Неожиданно открыл для себя очень интересного и незаслуженно забытого композитора. К сожалению музыка Мясковского практически не исполняется и не записывается. Исключение составляет предпринятая в начале 90х Евгением Светлановым попытка записать все симфонии Мясковского. Но, время для музыки, а, тем более, для такой музыки, было совсем не подходящее. Тем не менее, в 2007 всё-таки был издан
16-дисковый бокс со всеми симфониями и оркестровыми произведениями. Некоторые (большую часть) произведения в записи можно послушать только там.
Ну а я начал очередной виниловый квест. Вот первый результат.
Увы, Мелодия, даже не экспортное издание, а рядовой АЗГ с розовым яблоком. Не то, чтобы много игранный, но накопивший в канавках залежи грязи, и, похоже, ещё с завода с дефектами. Хорошо, хотя бы, что не ЛЗГ 80 ГОСТа. Что-то отмылось с третьего раза. Экспортное издание с синим яблоком. Уже лучше.
Кстати, по поводу упоминаемого выше Светлановского комплита некто Д.Бавильский опубликовал пижонско-эстетское эссе. Фрагмент из него, касающийся пятой прилагаю.
Пятая (1918), для оркестра тройного состава (шесть валторн), ре мажор, соч. 18, с посвящением В. М. Беляеву
Отчего Мясковский так любит валторны, да еще и удвоенные-утроенные? Одинокий голос человека, придавленного-раздавленного фоном? Голос единицы на фоне Красного Колеса Истории? Музыка уподобляется литературе, которой необходим персонаж, перемещающийся из начала в конец…
Но начинается Пятая кларнетом, солирующим на фоне струнных, начинается благостно и комфортно, почти не стилизованно, хотя Чайковский чувствуется – как та самая кочерыжка, ее невозможно миновать, расчехлив кочан. Бородин, Мусоргский. Лядов, Глазунов.
Симфонические танцы теней, бледнеющих в лазури голубой, накрытых густыми симфоническими слоями-пластами, сочащихся былинным раскладом неспешных аккордов, поддержанных задорными духовыми.

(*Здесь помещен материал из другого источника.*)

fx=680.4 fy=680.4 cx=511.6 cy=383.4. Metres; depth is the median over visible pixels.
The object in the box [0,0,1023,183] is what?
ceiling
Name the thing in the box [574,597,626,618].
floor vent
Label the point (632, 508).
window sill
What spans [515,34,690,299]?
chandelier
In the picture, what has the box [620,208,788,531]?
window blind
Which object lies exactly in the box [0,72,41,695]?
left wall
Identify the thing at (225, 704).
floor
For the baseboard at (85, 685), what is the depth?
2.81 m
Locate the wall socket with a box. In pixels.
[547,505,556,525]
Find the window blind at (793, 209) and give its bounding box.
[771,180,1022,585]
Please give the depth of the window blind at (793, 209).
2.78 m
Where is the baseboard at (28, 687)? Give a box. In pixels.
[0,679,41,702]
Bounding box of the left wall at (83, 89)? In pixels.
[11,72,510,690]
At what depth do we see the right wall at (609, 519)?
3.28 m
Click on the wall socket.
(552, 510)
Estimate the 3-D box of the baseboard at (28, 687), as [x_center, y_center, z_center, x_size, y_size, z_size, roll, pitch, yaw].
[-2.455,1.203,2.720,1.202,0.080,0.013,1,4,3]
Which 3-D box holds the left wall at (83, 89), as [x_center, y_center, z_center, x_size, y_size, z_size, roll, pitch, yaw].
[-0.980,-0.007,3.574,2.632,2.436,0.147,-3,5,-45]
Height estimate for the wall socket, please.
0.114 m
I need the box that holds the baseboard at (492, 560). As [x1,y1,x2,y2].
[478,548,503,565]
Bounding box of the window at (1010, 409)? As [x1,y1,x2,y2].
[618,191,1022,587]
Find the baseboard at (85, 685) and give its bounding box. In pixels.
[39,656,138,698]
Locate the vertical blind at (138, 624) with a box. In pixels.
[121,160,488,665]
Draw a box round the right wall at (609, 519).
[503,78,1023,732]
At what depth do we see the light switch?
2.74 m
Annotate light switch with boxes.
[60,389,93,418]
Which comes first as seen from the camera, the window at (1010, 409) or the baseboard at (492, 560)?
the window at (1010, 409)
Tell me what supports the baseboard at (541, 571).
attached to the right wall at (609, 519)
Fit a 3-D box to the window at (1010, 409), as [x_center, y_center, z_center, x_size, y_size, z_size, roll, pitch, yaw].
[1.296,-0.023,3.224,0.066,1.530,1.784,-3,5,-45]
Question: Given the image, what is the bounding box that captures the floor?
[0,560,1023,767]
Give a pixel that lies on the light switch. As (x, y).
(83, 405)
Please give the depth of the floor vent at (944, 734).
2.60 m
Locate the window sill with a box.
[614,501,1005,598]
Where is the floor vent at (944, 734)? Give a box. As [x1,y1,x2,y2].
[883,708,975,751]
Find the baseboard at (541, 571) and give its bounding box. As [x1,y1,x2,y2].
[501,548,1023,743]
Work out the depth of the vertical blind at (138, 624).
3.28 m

Как вышки, елочки темнеют.
Русское набегает волнами, прилив-отлив, и пока длится-разворачивается вступление, пока ждешь соло, Мясковский степенно раскрашивает задник, углубляя его, расцвечивая набухающими полутонами. Шумит, кудрявится раздолье, бегут-убегают, отбрасывая тени, облака и солнечные лучи, пробивающиеся сквозь переменную облачность, узорят на склонах и холмах рисунки, хозяйничающие в ожидании человека.

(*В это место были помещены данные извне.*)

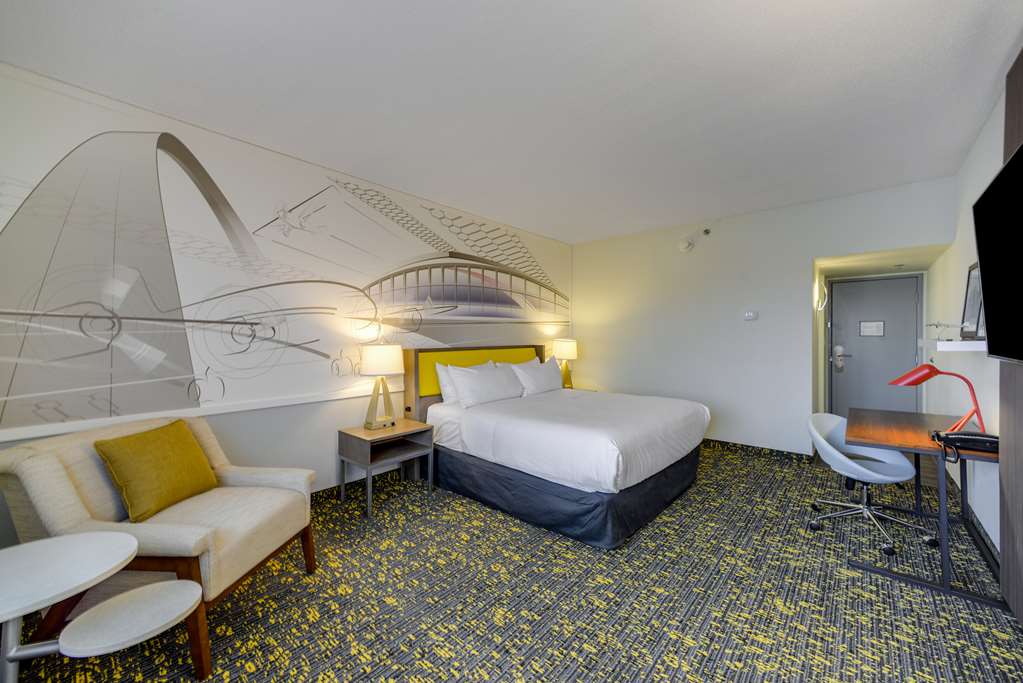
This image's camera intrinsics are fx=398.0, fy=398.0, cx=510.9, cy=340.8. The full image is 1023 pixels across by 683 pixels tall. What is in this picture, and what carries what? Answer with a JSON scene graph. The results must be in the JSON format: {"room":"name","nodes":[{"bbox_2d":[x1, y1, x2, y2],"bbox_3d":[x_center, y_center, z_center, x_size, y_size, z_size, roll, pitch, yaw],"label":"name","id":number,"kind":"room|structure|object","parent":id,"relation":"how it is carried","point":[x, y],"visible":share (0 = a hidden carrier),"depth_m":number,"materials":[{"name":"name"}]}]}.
{"room":"bedroom","nodes":[
{"label":"bedroom","id":0,"kind":"room"},
{"bbox_2d":[0,63,570,542],"bbox_3d":[-1.002,-0.030,3.786,0.129,2.681,5.955,0,1,41],"label":"left wall","id":1,"kind":"structure","parent":0,"point":[337,419],"depth_m":2.95,"materials":[{"name":"white paint"}]},
{"bbox_2d":[0,384,390,443],"bbox_3d":[-1.583,0.458,3.075,0.025,0.054,3.807,0,1,41],"label":"wall trim","id":2,"kind":"structure","parent":1,"relation":"attached to","point":[325,399],"depth_m":2.51,"materials":[{"name":"white paint"}]},
{"bbox_2d":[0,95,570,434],"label":"wall mural","id":3,"kind":"object","parent":1,"relation":"attached to","point":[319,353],"visible":0.99,"depth_m":2.57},
{"bbox_2d":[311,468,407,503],"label":"baseboard","id":4,"kind":"structure","parent":1,"relation":"attached to","point":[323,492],"depth_m":3.33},
{"bbox_2d":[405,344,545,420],"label":"headboard","id":5,"kind":"object","parent":1,"relation":"attached to","point":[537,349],"visible":0.43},
{"bbox_2d":[0,0,1022,246],"bbox_3d":[0.474,-1.418,2.503,4.316,0.103,6.047,0,1,41],"label":"ceiling","id":6,"kind":"structure","parent":0,"point":[475,210],"depth_m":2.15,"materials":[{"name":"white paint"}]},
{"bbox_2d":[1,439,1022,682],"bbox_3d":[0.548,1.323,2.453,4.387,0.103,6.250,0,1,41],"label":"carpet floor","id":7,"kind":"structure","parent":0,"point":[657,668],"depth_m":1.96,"materials":[{"name":"carpet"}]},
{"bbox_2d":[0,530,199,682],"bbox_3d":[-1.436,1.017,1.240,0.627,0.582,0.694,0,1,41],"label":"side table","id":8,"kind":"object","parent":7,"relation":"on","point":[53,540],"visible":1,"depth_m":1.26,"materials":[{"name":"white"}]},
{"bbox_2d":[0,414,319,680],"bbox_3d":[-1.607,0.863,1.929,0.914,0.882,0.850,0,1,4],"label":"armchair","id":9,"kind":"object","parent":7,"relation":"on","point":[59,484],"visible":0.74,"depth_m":1.71,"materials":[{"name":"beige fabric"}]},
{"bbox_2d":[94,419,218,522],"bbox_3d":[-1.739,0.630,1.994,0.221,0.385,0.490,0,1,5],"label":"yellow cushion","id":10,"kind":"object","parent":9,"relation":"on","point":[197,453],"visible":0.99,"depth_m":1.90,"materials":[{"name":"fabric"}]},
{"bbox_2d":[338,420,435,517],"bbox_3d":[-1.026,1.003,3.300,0.467,0.569,0.622,0,1,41],"label":"nightstand","id":11,"kind":"object","parent":7,"relation":"on","point":[403,429],"visible":0.95,"depth_m":3.20,"materials":[{"name":"brown wood"}]},
{"bbox_2d":[360,343,403,429],"bbox_3d":[-1.070,0.358,3.299,0.331,0.710,0.345,0,1,41],"label":"table lamp","id":12,"kind":"object","parent":11,"relation":"on","point":[383,371],"visible":0.99,"depth_m":3.21,"materials":[{"name":"white fabric"}]},
{"bbox_2d":[404,345,708,549],"bbox_3d":[0.422,0.675,3.705,2.203,1.192,1.959,0,1,41],"label":"bed","id":13,"kind":"object","parent":7,"relation":"on","point":[473,429],"visible":0.98,"depth_m":3.05,"materials":[{"name":"white fabric"}]},
{"bbox_2d":[434,360,492,404],"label":"pillow","id":14,"kind":"object","parent":13,"relation":"on","point":[441,367],"visible":0.35,"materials":[{"name":"white fabric"}]},
{"bbox_2d":[448,362,524,408],"bbox_3d":[-0.236,0.415,3.890,0.328,0.378,0.846,0,1,41],"label":"pillow","id":15,"kind":"object","parent":13,"relation":"on","point":[501,379],"visible":0.99,"depth_m":3.71,"materials":[{"name":"white fabric"}]},
{"bbox_2d":[510,357,562,395],"bbox_3d":[0.293,0.405,4.491,0.323,0.380,0.773,0,1,41],"label":"pillow","id":16,"kind":"object","parent":13,"relation":"on","point":[547,387],"visible":0.9,"depth_m":4.33,"materials":[{"name":"white fabric"}]},
{"bbox_2d":[561,386,596,391],"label":"nightstand","id":17,"kind":"object","parent":7,"relation":"on","point":[593,391],"visible":0.13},
{"bbox_2d":[552,338,577,387],"bbox_3d":[0.715,0.300,5.274,0.324,0.671,0.324,0,1,41],"label":"table lamp","id":18,"kind":"object","parent":17,"relation":"on","point":[567,349],"visible":0.9,"depth_m":5.18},
{"bbox_2d":[805,413,938,556],"bbox_3d":[2.378,0.901,2.690,0.633,0.761,0.655,0,1,41],"label":"office chair","id":19,"kind":"object","parent":7,"relation":"on","point":[865,470],"visible":0.91,"depth_m":2.67,"materials":[{"name":"white plastic"}]},
{"bbox_2d":[841,405,999,607],"bbox_3d":[2.510,0.919,2.492,0.643,0.737,1.205,0,1,41],"label":"desk","id":20,"kind":"object","parent":7,"relation":"on","point":[943,580],"visible":0.84,"depth_m":2.25,"materials":[{"name":"brown wood"}]},
{"bbox_2d":[889,362,984,434],"bbox_3d":[2.574,0.343,2.433,0.426,0.418,0.179,0,1,41],"label":"desk lamp","id":21,"kind":"object","parent":20,"relation":"on","point":[911,375],"visible":0.97,"depth_m":2.38,"materials":[{"name":"red metal"}]},
{"bbox_2d":[929,429,998,458],"bbox_3d":[2.378,0.534,2.075,0.283,0.107,0.248,0,1,41],"label":"telephone","id":22,"kind":"object","parent":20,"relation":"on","point":[955,437],"visible":0.95,"depth_m":2.04,"materials":[{"name":"black plastic"}]},
{"bbox_2d":[573,177,956,457],"bbox_3d":[2.368,-0.080,4.694,3.856,2.671,0.137,0,1,41],"label":"back wall","id":23,"kind":"structure","parent":0,"point":[799,265],"depth_m":4.50,"materials":[{"name":"white paint"}]},
{"bbox_2d":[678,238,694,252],"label":"smoke detector","id":24,"kind":"object","parent":23,"relation":"attached to","point":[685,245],"visible":0.99,"depth_m":4.72,"materials":[{"name":"white"}]},
{"bbox_2d":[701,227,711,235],"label":"sprinkler","id":25,"kind":"object","parent":23,"relation":"attached to","point":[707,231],"visible":0.98,"depth_m":4.60,"materials":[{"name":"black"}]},
{"bbox_2d":[743,310,757,320],"bbox_3d":[2.654,-0.284,4.416,0.132,0.102,0.028,0,1,41],"label":"thermostat","id":26,"kind":"object","parent":23,"relation":"attached to","point":[751,315],"visible":0.97,"depth_m":4.40,"materials":[{"name":"white"}]},
{"bbox_2d":[702,438,814,462],"bbox_3d":[2.030,1.202,4.958,2.844,0.094,0.016,0,1,41],"label":"baseboard","id":27,"kind":"structure","parent":23,"relation":"attached to","point":[801,455],"depth_m":4.35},
{"bbox_2d":[815,280,827,310],"bbox_3d":[3.480,-0.504,4.460,0.086,0.330,0.215,0,1,41],"label":"wall lamp","id":28,"kind":"object","parent":23,"relation":"attached to","point":[819,305],"visible":0.97,"depth_m":4.42,"materials":[{"name":"white"}]},
{"bbox_2d":[827,273,923,418],"bbox_3d":[4.661,0.217,5.109,1.004,2.095,0.106,0,1,41],"label":"door","id":29,"kind":"structure","parent":23,"relation":"in","point":[885,387],"depth_m":5.12,"materials":[{"name":"grey paint"}]},
{"bbox_2d":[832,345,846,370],"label":"door lock","id":30,"kind":"object","parent":29,"relation":"attached to","point":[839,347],"visible":0.97,"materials":[{"name":"silver metal"}]},
{"bbox_2d":[858,320,884,336],"bbox_3d":[4.569,-0.158,5.046,0.231,0.182,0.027,0,1,41],"label":"door sign","id":31,"kind":"object","parent":29,"relation":"attached to","point":[871,331],"visible":0.97,"depth_m":5.04,"materials":[{"name":"white"}]},
{"bbox_2d":[926,88,1003,552],"bbox_3d":[2.351,-0.035,1.708,0.131,2.654,7.359,0,1,41],"label":"right wall","id":32,"kind":"structure","parent":0,"point":[979,142],"depth_m":2.82,"materials":[{"name":"white paint"}]},
{"bbox_2d":[920,339,985,351],"bbox_3d":[2.854,0.025,2.578,0.198,0.054,1.054,0,1,41],"label":"wall shelf","id":33,"kind":"object","parent":32,"relation":"attached to","point":[941,345],"visible":0.68,"depth_m":2.23,"materials":[{"name":"white"}]},
{"bbox_2d":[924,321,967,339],"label":"ornament","id":34,"kind":"object","parent":33,"relation":"on","point":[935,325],"visible":0.94,"depth_m":2.38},
{"bbox_2d":[960,262,984,337],"bbox_3d":[2.843,-0.248,2.435,0.071,0.458,0.397,0,1,41],"label":"picture frame","id":35,"kind":"object","parent":33,"relation":"on","point":[969,287],"visible":0.73,"depth_m":2.45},
{"bbox_2d":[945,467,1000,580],"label":"baseboard","id":36,"kind":"structure","parent":32,"relation":"attached to","point":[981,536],"depth_m":2.54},
{"bbox_2d":[998,48,1022,620],"bbox_3d":[2.049,-0.041,1.491,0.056,2.624,1.400,0,1,41],"label":"wood panel","id":37,"kind":"object","parent":32,"relation":"attached to","point":[1013,106],"visible":0.74,"depth_m":1.87,"materials":[{"name":"brown wood"}]},
{"bbox_2d":[973,140,1022,364],"bbox_3d":[1.931,-0.302,1.428,0.193,0.803,1.386,0,1,41],"label":"television","id":38,"kind":"object","parent":37,"relation":"attached to","point":[991,194],"visible":0.99,"depth_m":1.67,"materials":[{"name":"black plastic"}]}
]}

Вторая часть разрабатывается еще медленнее и подробнее, дотошнее: из клубящегося по спящей земле покоя, из дремы и невесомости начинают проклевываться – ближе к середине – смутные ожидания и подснежники-кларнеты; зеленое уступает место белому постоянно нагнетаемому напряжению, которое, кажется, можно разогнать, но только до тех пор, пока смутное и тревожное, первоначально зыбкое и неуверенное, не становится плотным, отвесно стоящим озером.
Наконец, накатывает вал, и, примерно с середины, нарастающая тяжесть, против всех законов природы, отказывается падать, но начинает карабкаться вверх, то затухая почти до исчезновения, то восставая во всю свою многотонную свинцовую тяжесть. И тут ты думаешь уже не о Бородине, но о Малере с его перепадами атмосферного давления и рваными кружевами…
…скерцо налетает народным танцем, приводя вязкие фактуры в движение, заводит хороводы, выводит на первый план фарфоровые фигурки со смазанными лицами. Протагонист симфонии – Дух Истории, а не какое-то конкретное антропоморфное лицо, поэтому и танец здесь воспринимается как выражение надличностной стихии, а не конкретного усилия…
Финал блажит расчетливой радостью, по-билибински раскрашенной под «кровь и почву»; кровь здесь клюквенная; почва осушенная и расфасованная в аккуратные гигиенические пакетики. Радость не персонифицирована – и это небо, и эти облака заходятся в игрушечном восторге.
Как две первые части Пятой тянут-потянут горизонтали, так две вторые выставляют-наставляют частоколы вертикалей, возбуждая игривые сквозняки. Русское выглядит все более декоративным, частным случаем всечеловеческого, пустившегося в пляс, торжествующего на сказочном пиру. Все эти узоры да арабески – внешние, за ними теряется фактура фона, зато есть что послушать любителям музыкальной экзотики: уж куда внятнее и яснее. Тем более, что на пиру и смерть сладка.
Заключительный ироничный «прокофьевский» проход окончательно смывает разнообразие красок, так бывает, если долго смотреть в лицо солнцу: мир словно бы исчезает, уступая место пустоте, звенящей в пустоте велеречивого расклада, который сам Мясковский считал хоралом-гимном.